◆ **Direction A**
Repeat the dimensional analysis text below word for word, with no changes.

Understanding the Equation
The given equation is \( P = \frac{a - t^2}{bx} \). To analyze the dimensions of \(\frac{a}{b}\), we need to understand the dimensions of each term in the equation.
Identifying Dimensions of Each Variable
- Pressure (P):
- The dimension of pressure is given by the formula \( \text{Pressure} = \frac{\text{Force}}{\text{Area}} \).
- Thus, \( [P] = \frac{[M][L][T^{-2}]}{[L^2]} = [M][L^{-1}][T^{-2}] \).
- Distance (x):
- The dimension of distance is simply:
- \( [x] = [L] \).
- Time (t):
- The dimension of time is:
- \( [t] = [T] \).
Analyzing the Terms a, b, and t²
1. Term \( t^2 \):
- The dimension of \( t^2 \) is:
- \( [t^2] = [T^2] \).
2. Term \( a \):
- Rearranging the equation:
- \( a - t^2 = P \cdot bx \)
- The dimensions of \( a \) must match those of \( P \cdot bx \):
- \( [a] = [P][b][x] \).
3. Term \( b \):
- Therefore, we can express \( b \) in terms of the other dimensions:
- \( [b] = \frac{[P]}{[x]} = \frac{[M][L^{-1}][T^{-2}]}{[L]} = [M][L^{-2}][T^{-2}] \).

(Items from a dataset)
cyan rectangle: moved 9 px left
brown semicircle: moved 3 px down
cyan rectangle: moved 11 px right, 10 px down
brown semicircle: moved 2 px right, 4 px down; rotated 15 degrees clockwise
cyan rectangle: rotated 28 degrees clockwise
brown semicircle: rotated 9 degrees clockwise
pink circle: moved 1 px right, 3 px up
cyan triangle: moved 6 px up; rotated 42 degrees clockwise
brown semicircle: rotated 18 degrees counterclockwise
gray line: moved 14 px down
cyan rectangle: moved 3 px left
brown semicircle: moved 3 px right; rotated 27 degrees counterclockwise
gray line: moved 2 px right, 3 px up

◆ **Direction B**
Reproduce all of the dataset entries above line for line, keeping every word and number unchanged.

◆ **Right answer A**
Understanding the Equation
The given equation is \( P = \frac{a - t^2}{bx} \). To analyze the dimensions of \(\frac{a}{b}\), we need to understand the dimensions of each term in the equation.
Identifying Dimensions of Each Variable
- Pressure (P):
- The dimension of pressure is given by the formula \( \text{Pressure} = \frac{\text{Force}}{\text{Area}} \).
- Thus, \( [P] = \frac{[M][L][T^{-2}]}{[L^2]} = [M][L^{-1}][T^{-2}] \).
- Distance (x):
- The dimension of distance is simply:
- \( [x] = [L] \).
- Time (t):
- The dimension of time is:
- \( [t] = [T] \).
Analyzing the Terms a, b, and t²
1. Term \( t^2 \):
- The dimension of \( t^2 \) is:
- \( [t^2] = [T^2] \).
2. Term \( a \):
- Rearranging the equation:
- \( a - t^2 = P \cdot bx \)
- The dimensions of \( a \) must match those of \( P \cdot bx \):
- \( [a] = [P][b][x] \).
3. Term \( b \):
- Therefore, we can express \( b \) in terms of the other dimensions:
- \( [b] = \frac{[P]}{[x]} = \frac{[M][L^{-1}][T^{-2}]}{[L]} = [M][L^{-2}][T^{-2}] \).

◆ **Right answer B**
cyan rectangle: moved 9 px left
brown semicircle: moved 3 px down
cyan rectangle: moved 11 px right, 10 px down
brown semicircle: moved 2 px right, 4 px down; rotated 15 degrees clockwise
cyan rectangle: rotated 28 degrees clockwise
brown semicircle: rotated 9 degrees clockwise
pink circle: moved 1 px right, 3 px up
cyan triangle: moved 6 px up; rotated 42 degrees clockwise
brown semicircle: rotated 18 degrees counterclockwise
gray line: moved 14 px down
cyan rectangle: moved 3 px left
brown semicircle: moved 3 px right; rotated 27 degrees counterclockwise
gray line: moved 2 px right, 3 px up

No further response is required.